In reaching out to young people, the computer company held a soccer photo essay contest for 12-15 year olds. Such outreach is paying off at the packed stadiums, and the overwhelming support is showing big business that soccer fans, willing to put their money where their loud mouths are, are proof the sport may be viable from a profit-making standpoint.
If You Build It, They Will Come
A new era is dawning for athletes and sports enthusiasts as companies find that women can be spectacles, as well as spectators, in the athletic arena.
Mel Helitzer, author of The Dream Job: Sports Publicity, Promotiod Marketing, puts it like this: "There are only two reasons for professional sports in this country. The first is to make money, and the second is to make money."
And money is certainly being made. Ticket sales for the U.S. games have far exceeded expectations. With a near sell-out of Giants Stadium for the opener and Saturday's sold-out finals, fans are delivering a message they will pay to watch.
Howard Fienberg, a research analyst for the Statistical Assessment Service, downplays the current WWC fever, explaining that "the current success of women's soccer ... is primarily a phenomenon of female sporting success, which is why it is attracting so much attention." But whether it's the women or the sport that fans are attracted to, the publicity can't hurt either way.
Joe-Max Moore, the third leading all-time scorer for the men's U.S. National Team and a top striker for the MLS's New England Revolution, looks at the Women's Cup games with an eye toward soccer's future in the U.S. "It's got to be a positive thing. ... Most sports fans will agree that there are so many young soccer players out there and eventually ... a lot of them are going to watch soccer or be around soccer."
The question remains, though, whether companies like Adidas, Coca-Cola and McDonald's will keep up the momentum after the Cup has been decided.
Cup Could Be a Watershed
A lot is riding on the U.S. team in Saturday's game.

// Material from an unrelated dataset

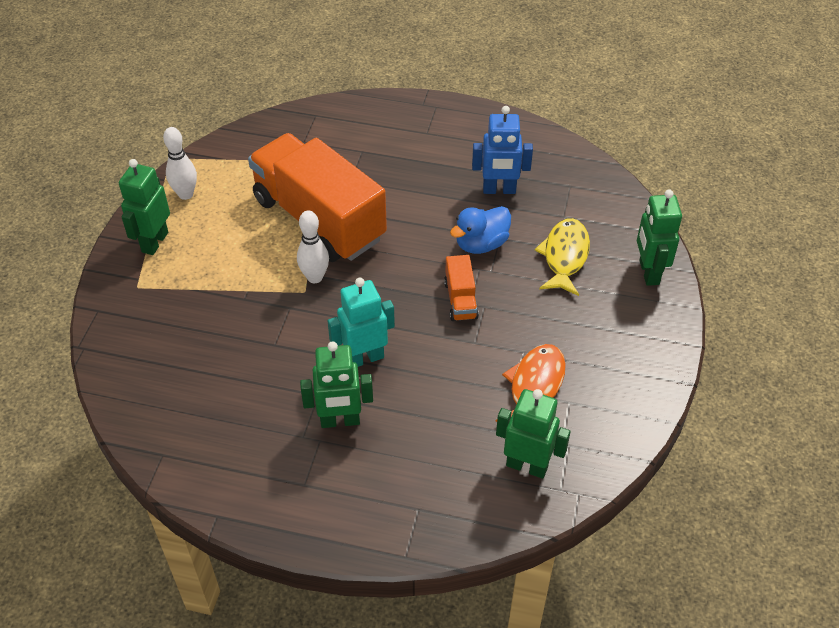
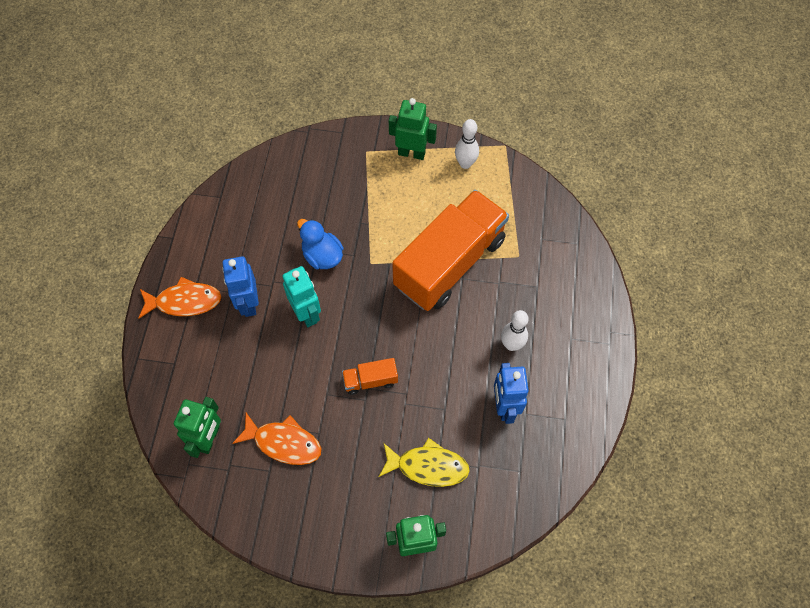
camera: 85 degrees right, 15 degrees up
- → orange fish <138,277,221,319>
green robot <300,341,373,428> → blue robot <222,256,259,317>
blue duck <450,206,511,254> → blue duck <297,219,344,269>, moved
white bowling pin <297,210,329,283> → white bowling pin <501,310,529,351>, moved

Helitzer puts it like this: "If the Americans win, soccer becomes a major sport for women's soccer. If they lose, nobody likes second place."
But the longevity of the game will probably ultimately rely on local soccer fields where the sport is continuing to gain appeal across a broad spectrum of players, young and old, male and female.

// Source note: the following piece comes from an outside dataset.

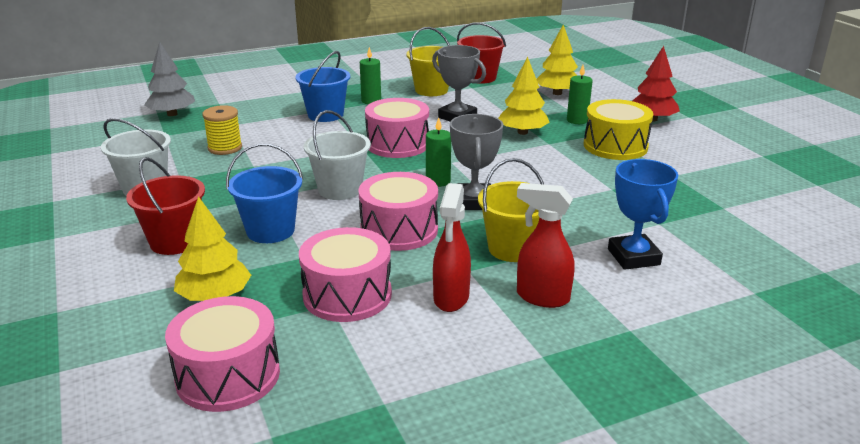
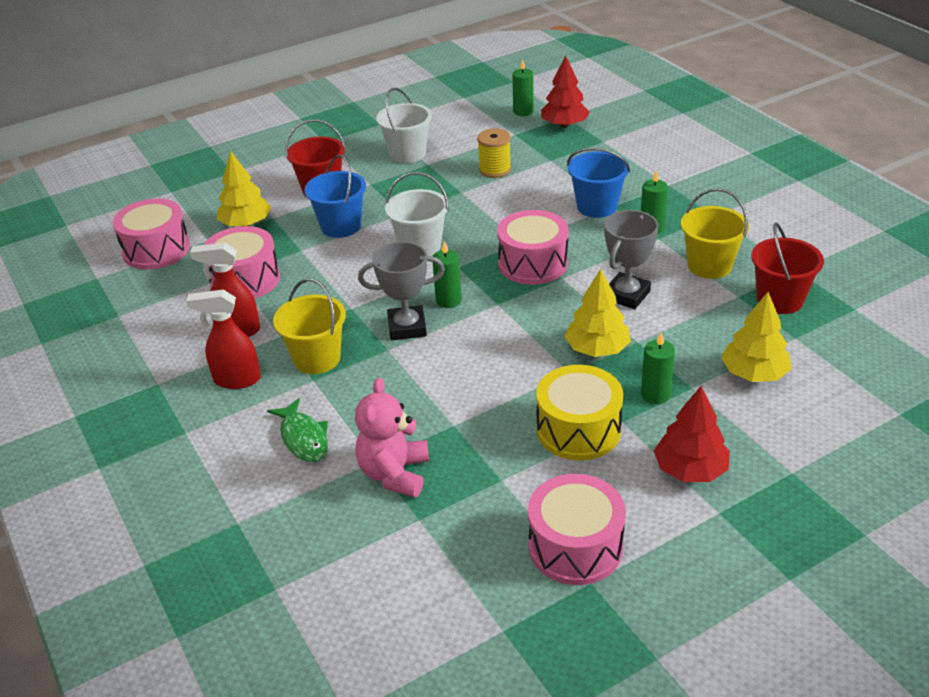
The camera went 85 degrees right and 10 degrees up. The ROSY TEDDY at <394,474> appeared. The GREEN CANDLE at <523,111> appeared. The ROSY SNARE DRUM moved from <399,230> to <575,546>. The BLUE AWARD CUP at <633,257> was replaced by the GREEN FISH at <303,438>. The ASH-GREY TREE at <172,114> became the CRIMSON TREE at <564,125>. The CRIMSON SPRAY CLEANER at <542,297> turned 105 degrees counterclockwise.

It's affordable, simple, graceful and at the moment especially hot. As more and more schools add soccer to their athletic programs, the more momentum the sport gains. For women, this is an especially positive development.
"As far as the psychology of sports and girls goes, girls who are involved in sports seem to have better self confidence ... than girls not involved in sports," says child psychologist Robert R. Butterworth Ph.D.
One of the biggest things that the U.S. Women's team has going for it is its, well, self-confident personality.
As general manager Brian Fleming explains, "These personalities (on the women's team) just come naturally what you see is what you get with these players. They're a phenomenal group of players. They're a phenomenal group of people off the field."
Moore, who scored the only goal in the recent U.S. men's match against Argentina and who went to Mission Viejo High School in California with U.S. women's player Julie Foudy, says this about the young star: "She's an unbelievable person. I quickly became friends with her once I moved there. She has such a vibrant personality everybody that ... knew her knew that she was gonna be something special."
It's women like Foudy whom marketers love. If they can find the equivalent to Michael Jordan in a female as some believe they have in Mia Hamm, who stars with the former Chicago Bull in some sports drink commercials they can tap into a burgeoning market.
Then, maybe, names like Hamm, Foudy and Moore will be as recognizable as Pele.